If you want to go green but feel overwhelmed by your options, consider eco-friendly carpet labeling programs sponsored by independent reviews. The Carpet and Rug Institute's Green Label Plus program or the Green Seal certification program can each provide valuable information on how different carpet options will impact the environment and your family's health.

Carpeting vs. Area Rugs


It's possible you'd be better served with an area rug and not wall-to-wall carpeting. How do you know? Consider the two. Carpeting's main advantages are that it's soft and warm underfoot, muffles sound and provides cushioning if you fall. It's also affordable. However, carpet holds dust, mites and other allergens, so if members of your household have allergies or asthma, it can be a problem. Carpet can also be difficult to clean, holds odors like pet urine and typically wears out within about 10 years, so you'll need to re-carpet -- and sometimes not just the one room with the really worn carpet, but the entire house, depending on where the carpet runs.

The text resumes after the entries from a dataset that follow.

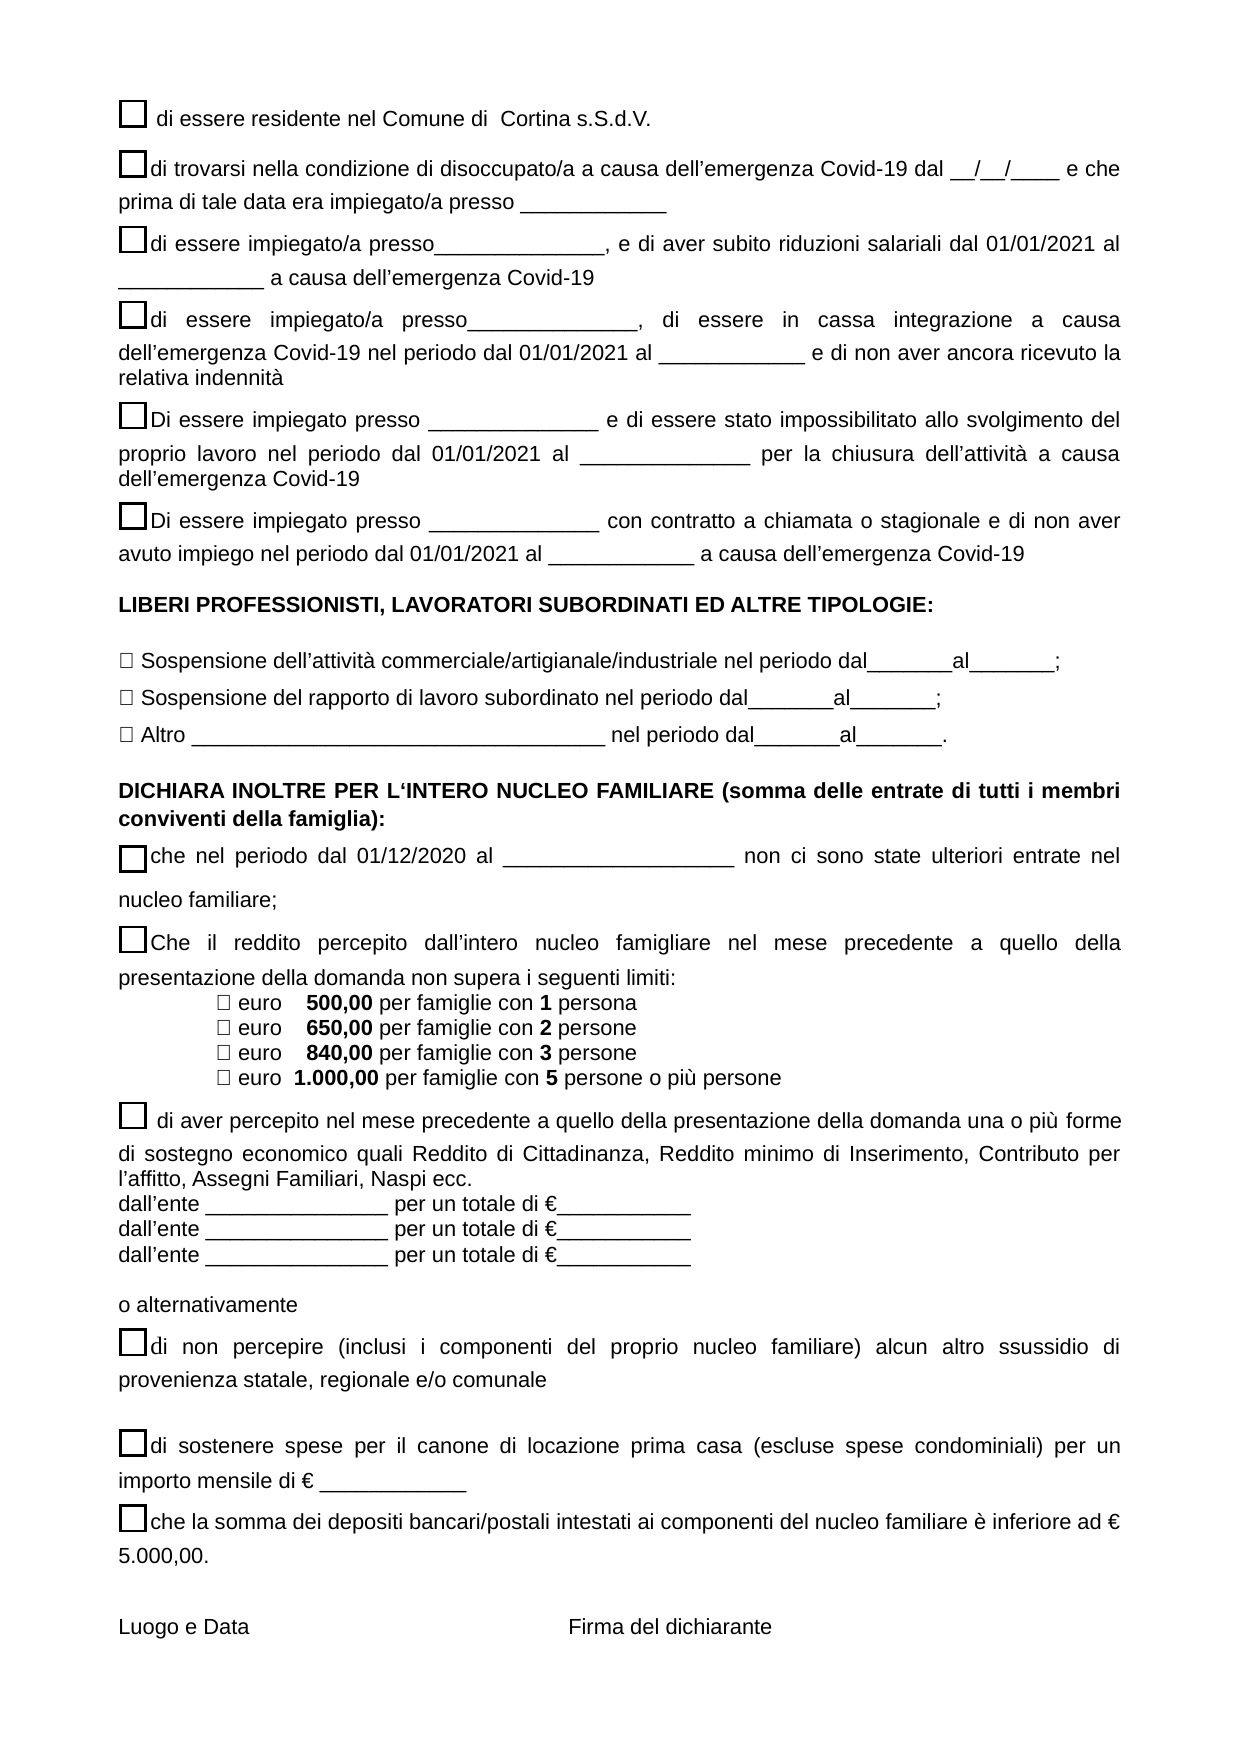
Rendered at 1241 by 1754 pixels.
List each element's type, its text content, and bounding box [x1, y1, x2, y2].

text Firma del dichiarante [520, 1596, 779, 1640]
text o alternativamente [118, 1292, 1122, 1317]
text DICHIARA INOLTRE PER L‘INTERO NUCLEO FAMILIARE (somma delle entrate di tutti i membri conviventi della famiglia): [118, 778, 1122, 831]
text di aver percepito nel mese precedente a quello della presentazione della domanda una o più forme di sostegno economico quali Reddito di Cittadinanza, Reddito minimo di Inserimento, Contributo per l’affitto, Assegni Familiari, Naspi ecc. [118, 1090, 1122, 1191]
text di non percepire (inclusi i componenti del proprio nucleo familiare) alcun altro ssussidio di provenienza statale, regionale e/o comunale [118, 1317, 1122, 1392]
text dall’ente _______________ per un totale di €___________ [118, 1241, 1122, 1267]
text di sostenere spese per il canone di locazione prima casa (escluse spese condominiali) per un importo mensile di € ____________ [118, 1418, 1122, 1493]
text di trovarsi nella condizione di disoccupato/a a causa dell’emergenza Covid-19 dal __/__/____ e che prima di tale data era impiegato/a presso ____________ [118, 139, 1122, 214]
text 􀂆 Sospensione del rapporto di lavoro subordinato nel periodo dal_______al_______; [118, 685, 1122, 710]
text che nel periodo dal 01/12/2020 al ___________________ non ci sono state ulteriori entrate nel nucleo familiare; [118, 834, 1122, 912]
text di essere impiegato/a presso______________, di essere in cassa integrazione a causa dell’emergenza Covid-19 nel periodo dal 01/01/2021 al ____________ e di non aver ancora ricevuto la relativa indennità [118, 289, 1122, 390]
text che la somma dei depositi bancari/postali intestati ai componenti del nucleo familiare è inferiore ad € 5.000,00. [118, 1493, 1122, 1568]
text di essere residente nel Comune di Cortina s.S.d.V. [118, 88, 1122, 139]
text Di essere impiegato presso ______________ con contratto a chiamata o stagionale e di non aver avuto impiego nel periodo dal 01/01/2021 al ____________ a causa dell’emergenza Covid-19 [118, 491, 1122, 566]
text 􀂆 Sospensione dell’attività commerciale/artigianale/industriale nel periodo dal_______al_______; [118, 648, 1122, 673]
text LIBERI PROFESSIONISTI, LAVORATORI SUBORDINATI ED ALTRE TIPOLOGIE: [118, 591, 1122, 617]
text 􀂆 euro 840,00 per famiglie con 3 persone [118, 1040, 1122, 1065]
text 􀂆 euro 1.000,00 per famiglie con 5 persone o più persone [118, 1065, 1122, 1090]
text 􀂆 euro 650,00 per famiglie con 2 persone [118, 1015, 1122, 1040]
text Luogo e Data [118, 1596, 268, 1640]
text Di essere impiegato presso ______________ e di essere stato impossibilitato allo svolgimento del proprio lavoro nel periodo dal 01/01/2021 al ______________ per la chiusura dell’attività a causa dell’emergenza Covid-19 [118, 390, 1122, 491]
text 􀂆 euro 500,00 per famiglie con 1 persona [118, 989, 1122, 1015]
text 􀂆 Altro __________________________________ nel periodo dal_______al_______. [118, 722, 1122, 747]
text Che il reddito percepito dall’intero nucleo famigliare nel mese precedente a quello della presentazione della domanda non supera i seguenti limiti: [118, 914, 1122, 989]
text dall’ente _______________ per un totale di €___________ [118, 1191, 1122, 1216]
text di essere impiegato/a presso______________, e di aver subito riduzioni salariali dal 01/01/2021 al ____________ a causa dell’emergenza Covid-19 [118, 214, 1122, 289]
text dall’ente _______________ per un totale di €___________ [118, 1216, 1122, 1241]
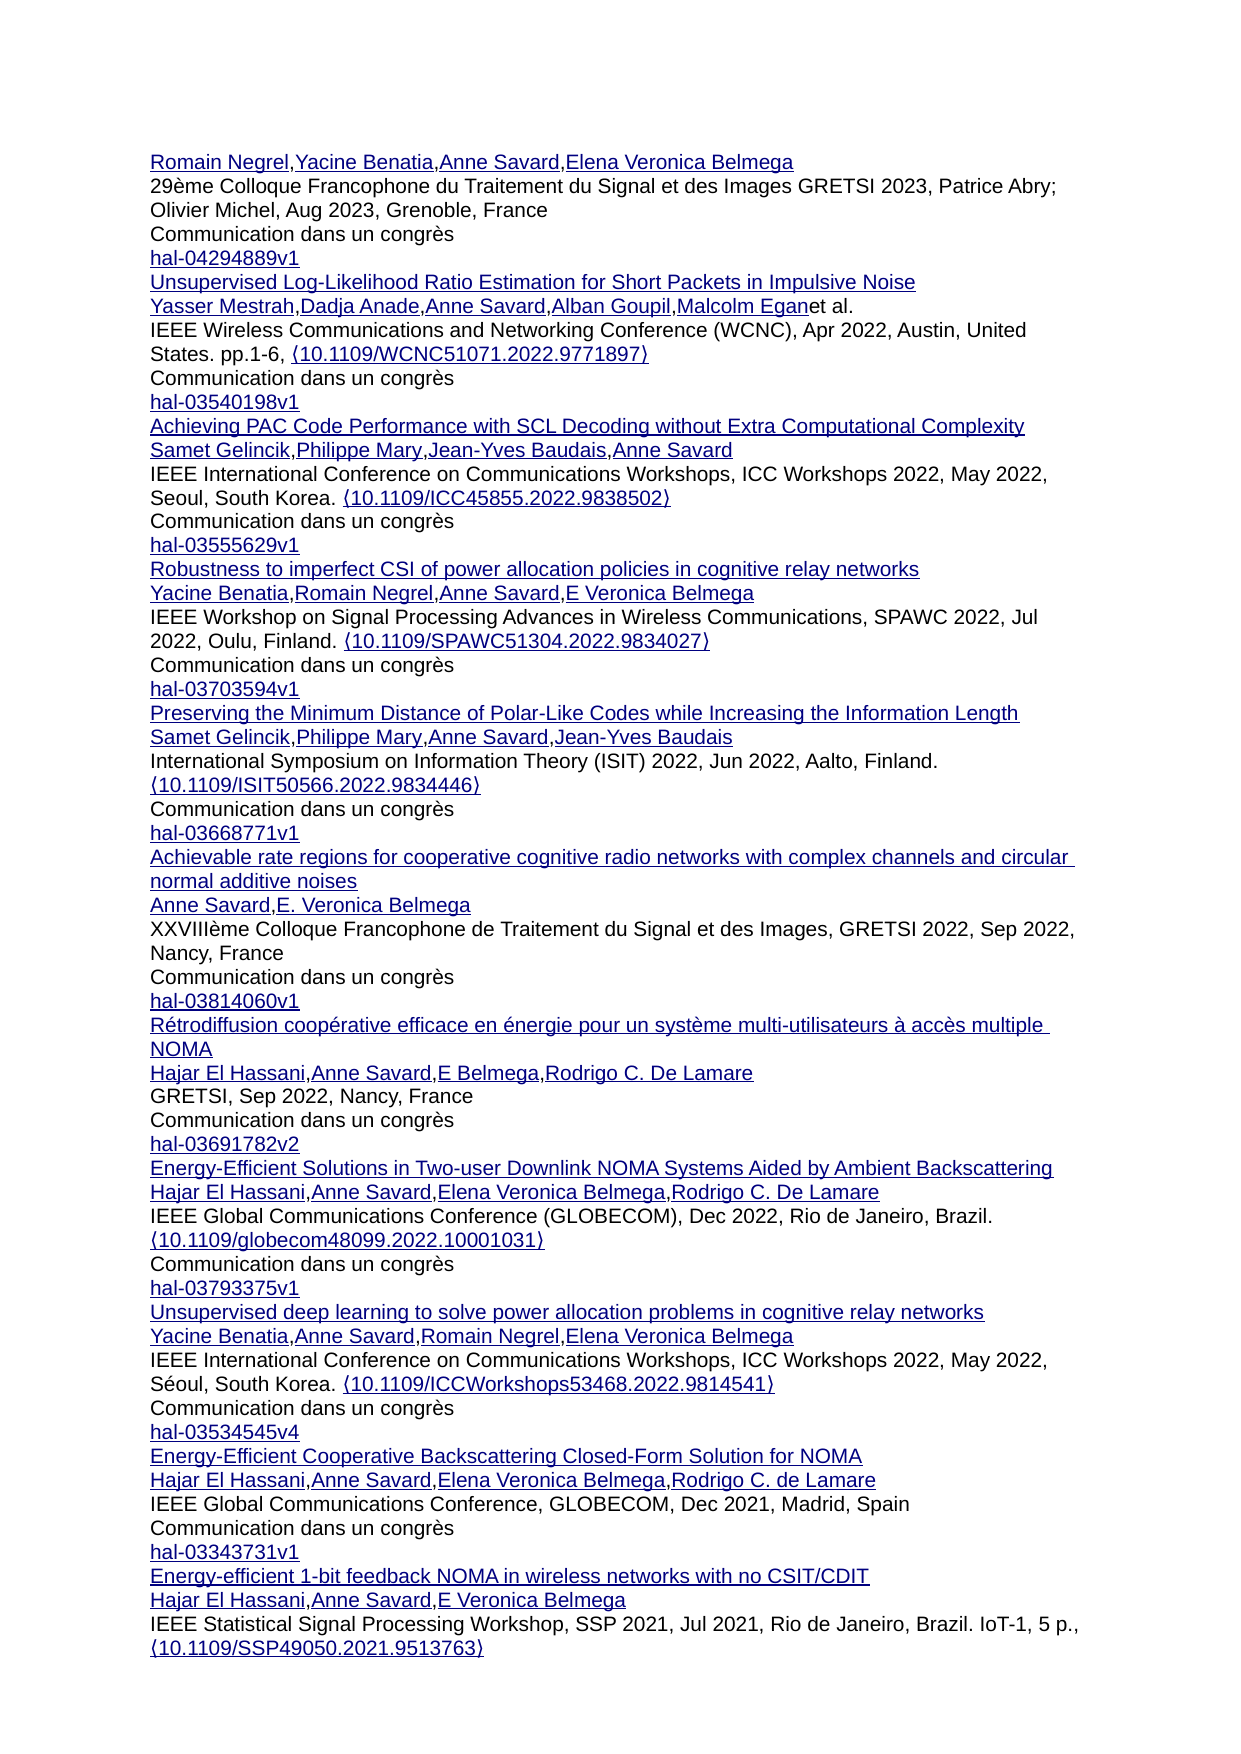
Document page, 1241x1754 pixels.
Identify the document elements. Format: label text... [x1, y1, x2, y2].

table_cell Unsupervised deep learning to solve power allocation problems in cognitive relay networks Yacine Benatia,Anne Savard,Romain Negrel,Elena Veronica Belmega IEEE International Conference on Communications Workshops, ICC Workshops 2022, May 2022, Séoul, South Korea. ⟨10.1109/ICCWorkshops53468.2022.9814541⟩ Communication dans un congrès hal-03534545v4 [150, 1300, 1090, 1444]
table_cell Rétrodiffusion coopérative efficace en énergie pour un système multi-utilisateurs à accès multiple NOMA Hajar El Hassani,Anne Savard,E Belmega,Rodrigo C. De Lamare GRETSI, Sep 2022, Nancy, France Communication dans un congrès hal-03691782v2 [150, 1013, 1090, 1156]
table_cell Energy-Efficient Solutions in Two-user Downlink NOMA Systems Aided by Ambient Backscattering Hajar El Hassani,Anne Savard,Elena Veronica Belmega,Rodrigo C. De Lamare IEEE Global Communications Conference (GLOBECOM), Dec 2022, Rio de Janeiro, Brazil. ⟨10.1109/globecom48099.2022.10001031⟩ Communication dans un congrès hal-03793375v1 [150, 1156, 1090, 1300]
table_cell Achievable rate regions for cooperative cognitive radio networks with complex channels and circular normal additive noises Anne Savard,E. Veronica Belmega XXVIIIème Colloque Francophone de Traitement du Signal et des Images, GRETSI 2022, Sep 2022, Nancy, France Communication dans un congrès hal-03814060v1 [150, 845, 1090, 1012]
table_cell Robustness to imperfect CSI of power allocation policies in cognitive relay networks Yacine Benatia,Romain Negrel,Anne Savard,E Veronica Belmega IEEE Workshop on Signal Processing Advances in Wireless Communications, SPAWC 2022, Jul 2022, Oulu, Finland. ⟨10.1109/SPAWC51304.2022.9834027⟩ Communication dans un congrès hal-03703594v1 [150, 557, 1090, 701]
table_cell Preserving the Minimum Distance of Polar-Like Codes while Increasing the Information Length Samet Gelincik,Philippe Mary,Anne Savard,Jean-Yves Baudais International Symposium on Information Theory (ISIT) 2022, Jun 2022, Aalto, Finland. ⟨10.1109/ISIT50566.2022.9834446⟩ Communication dans un congrès hal-03668771v1 [150, 701, 1090, 845]
table_cell Energy-efficient 1-bit feedback NOMA in wireless networks with no CSIT/CDIT Hajar El Hassani,Anne Savard,E Veronica Belmega IEEE Statistical Signal Processing Workshop, SSP 2021, Jul 2021, Rio de Janeiro, Brazil. IoT-1, 5 p., ⟨10.1109/SSP49050.2021.9513763⟩ [150, 1564, 1090, 1659]
table_cell Achieving PAC Code Performance with SCL Decoding without Extra Computational Complexity Samet Gelincik,Philippe Mary,Jean-Yves Baudais,Anne Savard IEEE International Conference on Communications Workshops, ICC Workshops 2022, May 2022, Seoul, South Korea. ⟨10.1109/ICC45855.2022.9838502⟩ Communication dans un congrès hal-03555629v1 [150, 414, 1090, 557]
table_cell Unsupervised Log-Likelihood Ratio Estimation for Short Packets in Impulsive Noise Yasser Mestrah,Dadja Anade,Anne Savard,Alban Goupil,Malcolm Eganet al. IEEE Wireless Communications and Networking Conference (WCNC), Apr 2022, Austin, United States. pp.1-6, ⟨10.1109/WCNC51071.2022.9771897⟩ Communication dans un congrès hal-03540198v1 [150, 270, 1090, 413]
table_cell Energy-Efficient Cooperative Backscattering Closed-Form Solution for NOMA Hajar El Hassani,Anne Savard,Elena Veronica Belmega,Rodrigo C. de Lamare IEEE Global Communications Conference, GLOBECOM, Dec 2021, Madrid, Spain Communication dans un congrès hal-03343731v1 [150, 1444, 1090, 1563]
table_cell Romain Negrel,Yacine Benatia,Anne Savard,Elena Veronica Belmega 29ème Colloque Francophone du Traitement du Signal et des Images GRETSI 2023, Patrice Abry; Olivier Michel, Aug 2023, Grenoble, France Communication dans un congrès hal-04294889v1 [150, 150, 1090, 270]
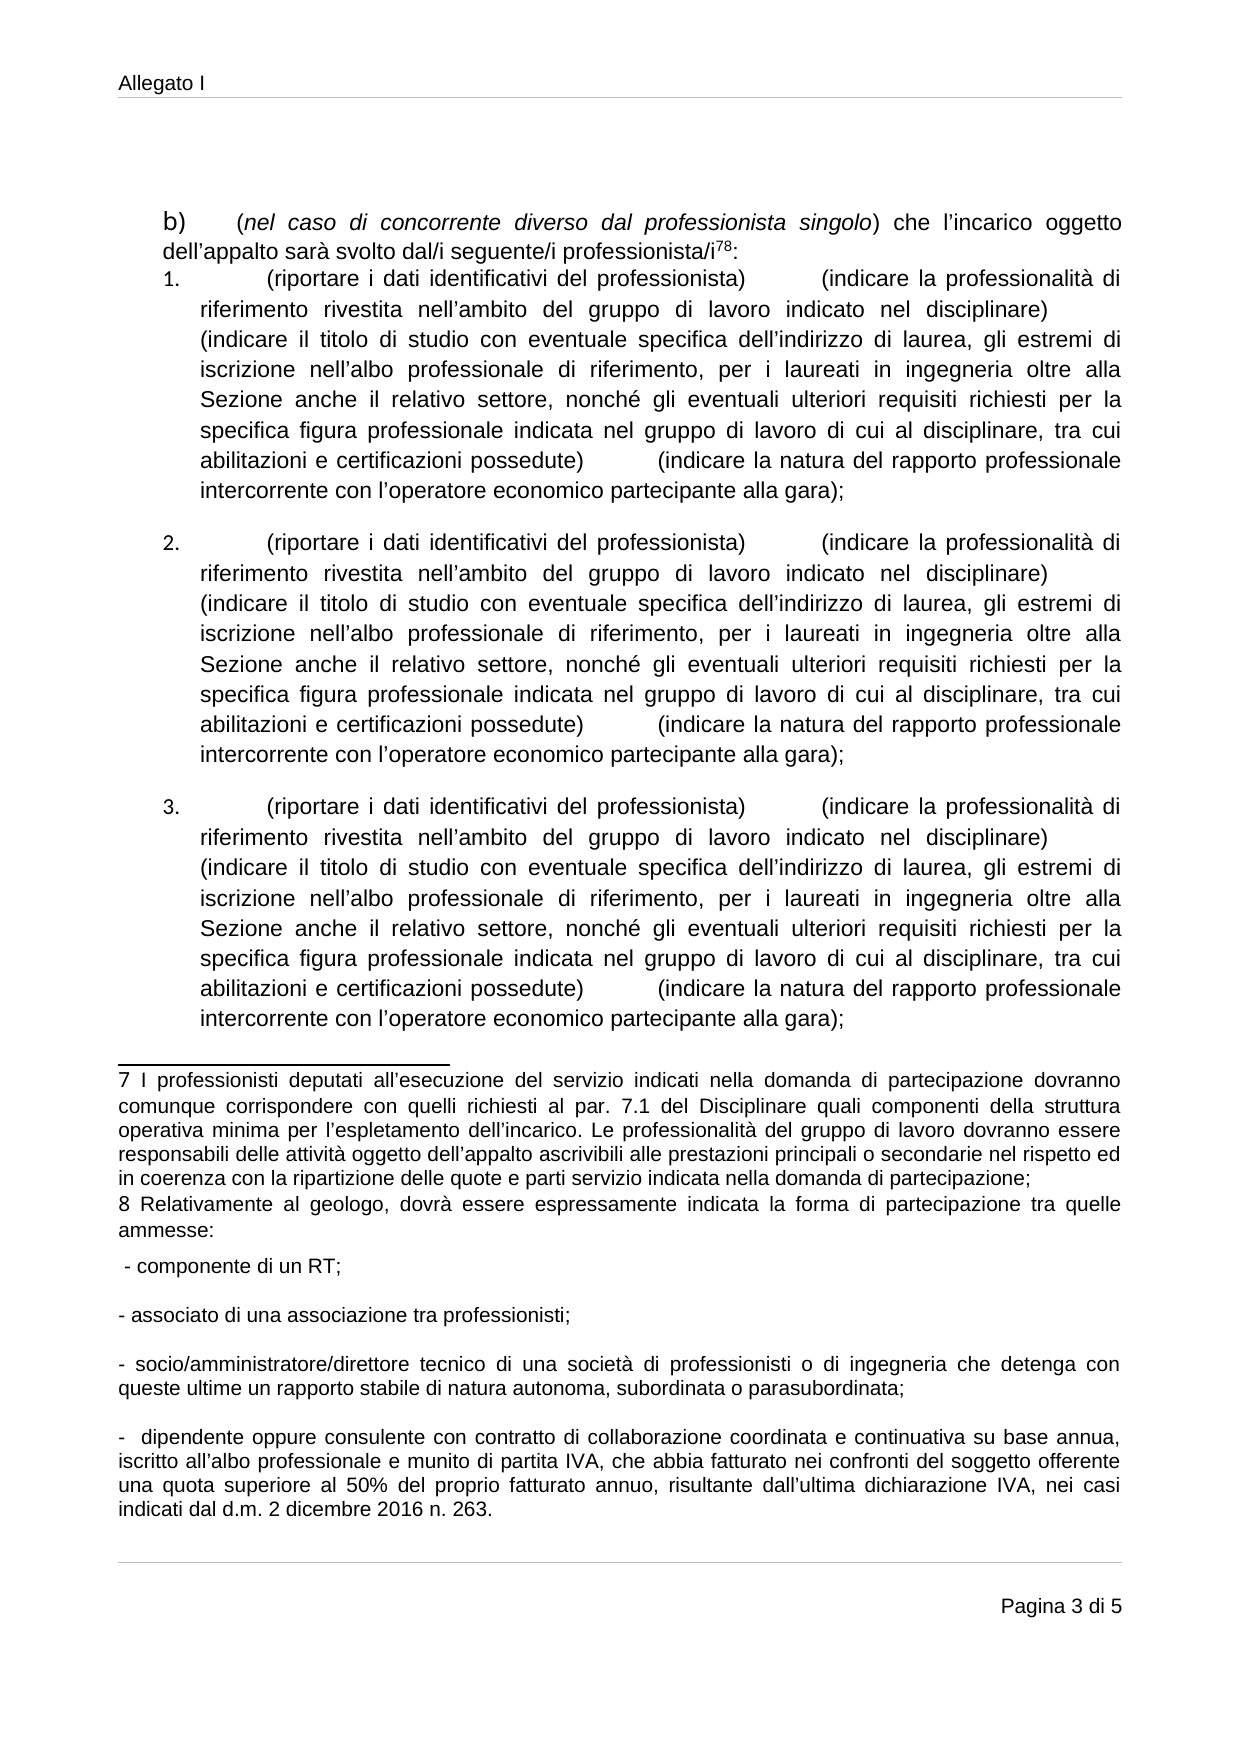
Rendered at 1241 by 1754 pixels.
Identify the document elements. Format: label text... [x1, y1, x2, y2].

list - componente di un RT; [118, 1254, 1122, 1278]
list (riportare i dati identificativi del professionista) (indicare la professionalità di riferimento rivestita nell’ambito del gruppo di lavoro indicato nel disciplinare) (indicare il titolo di studio con eventuale specifica dell’indirizzo di laurea, gli estremi di iscrizione nell’albo professionale di riferimento, per i laureati in ingegneria oltre alla Sezione anche il relativo settore, nonché gli eventuali ulteriori requisiti richiesti per la specifica figura professionale indicata nel gruppo di lavoro di cui al disciplinare, tra cui abilitazioni e certificazioni possedute) (indicare la natura del rapporto professionale intercorrente con l’operatore economico partecipante alla gara); [162, 264, 1122, 503]
list Relativamente al geologo, dovrà essere espressamente indicata la forma di partecipazione tra quelle ammesse: [118, 1189, 1122, 1242]
list (riportare i dati identificativi del professionista) (indicare la professionalità di riferimento rivestita nell’ambito del gruppo di lavoro indicato nel disciplinare) (indicare il titolo di studio con eventuale specifica dell’indirizzo di laurea, gli estremi di iscrizione nell’albo professionale di riferimento, per i laureati in ingegneria oltre alla Sezione anche il relativo settore, nonché gli eventuali ulteriori requisiti richiesti per la specifica figura professionale indicata nel gruppo di lavoro di cui al disciplinare, tra cui abilitazioni e certificazioni possedute) (indicare la natura del rapporto professionale intercorrente con l’operatore economico partecipante alla gara); [162, 792, 1122, 1032]
list - associato di una associazione tra professionisti; [118, 1303, 1122, 1327]
list - dipendente oppure consulente con contratto di collaborazione coordinata e continuativa su base annua, iscritto all’albo professionale e munito di partita IVA, che abbia fatturato nei confronti del soggetto offerente una quota superiore al 50% del proprio fatturato annuo, risultante dall’ultima dichiarazione IVA, nei casi indicati dal d.m. 2 dicembre 2016 n. 263. [118, 1425, 1122, 1521]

Area rugs are a popular flooring choice because they come in a larger variety of colors and designs, can be switched among rooms and are quite affordable. It’s also easier to make a statement with a fun or colorful area rug than it is with wall-to-wall carpeting, and you can take your rug with you every time you move. The main drawback to an area rug is that it requires you to have reasonably nice flooring underneath it, since some of your floor will almost certainly show. If you’ve got a beautiful hardwood floor, perfect. If you don’t, you’ll at least need a floor that’s in reasonably good shape. The other negatives to area rugs are that they can slip and/or be a tripping hazard if you stumble on an edge. But you can often remedy those issues with a rug pad or double-sided tape.